** Opening Data block **
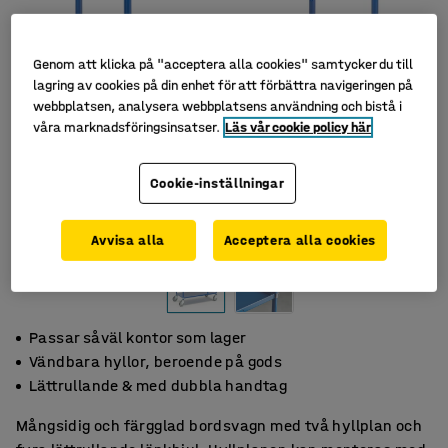
Genom att klicka på "acceptera alla cookies" samtycker du till
lagring av cookies på din enhet för att förbättra navigeringen på
webbplatsen, analysera webbplatsens användning och bistå i
våra marknadsföringsinsatser.
Läs vår cookie policy här
Cookie-inställningar
Avvisa alla
Acceptera alla cookies
Passar såväl kontor som lager
Vändbara hyllor, beroende på gods
Lättrullande & med dubbla handtag
Mångsidig och färgglad bordsvagn med två hyllplan och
** Closing Data block **
Required action
The answer must be every line from the records above that contains the word "cookies", copied out.

Solved problem
Genom att klicka på "acceptera alla cookies" samtycker du till
lagring av cookies på din enhet för att förbättra navigeringen på
Acceptera alla cookies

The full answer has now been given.